Dataset content:
Segment Open
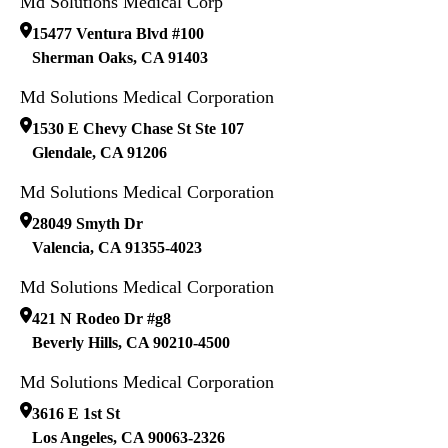
Md Solutions Medical Corp
15477 Ventura Blvd #100
Sherman Oaks
,
CA
91403
Md Solutions Medical Corporation
1530 E Chevy Chase St Ste 107
Glendale
,
CA
91206
Md Solutions Medical Corporation
28049 Smyth Dr
Valencia
,
CA
91355-4023
Md Solutions Medical Corporation
421 N Rodeo Dr #g8
Beverly Hills
,
CA
90210-4500
Md Solutions Medical Corporation
3616 E 1st St
Los Angeles
,
CA
90063-2326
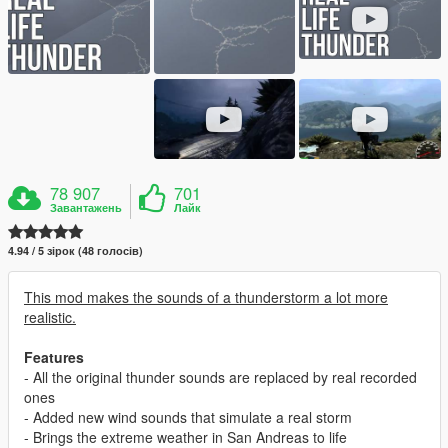
78 907
701
Завантажень
Лайк
4.94 / 5 зірок (48 голосів)
This mod makes the sounds of a thunderstorm a lot more
realistic.
Features
- All the original thunder sounds are replaced by real recorded
ones
- Added new wind sounds that simulate a real storm
- Brings the extreme weather in San Andreas to life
Segment Closed
Work request:
From the line with "3616 E 1st St" down to the final line of the entries above, repeat each line exactly; omit the pictures.

Result below:
3616 E 1st St
Los Angeles
,
CA
90063-2326
78 907
701
Завантажень
Лайк
4.94 / 5 зірок (48 голосів)
This mod makes the sounds of a thunderstorm a lot more
realistic.
Features
- All the original thunder sounds are replaced by real recorded
ones
- Added new wind sounds that simulate a real storm
- Brings the extreme weather in San Andreas to life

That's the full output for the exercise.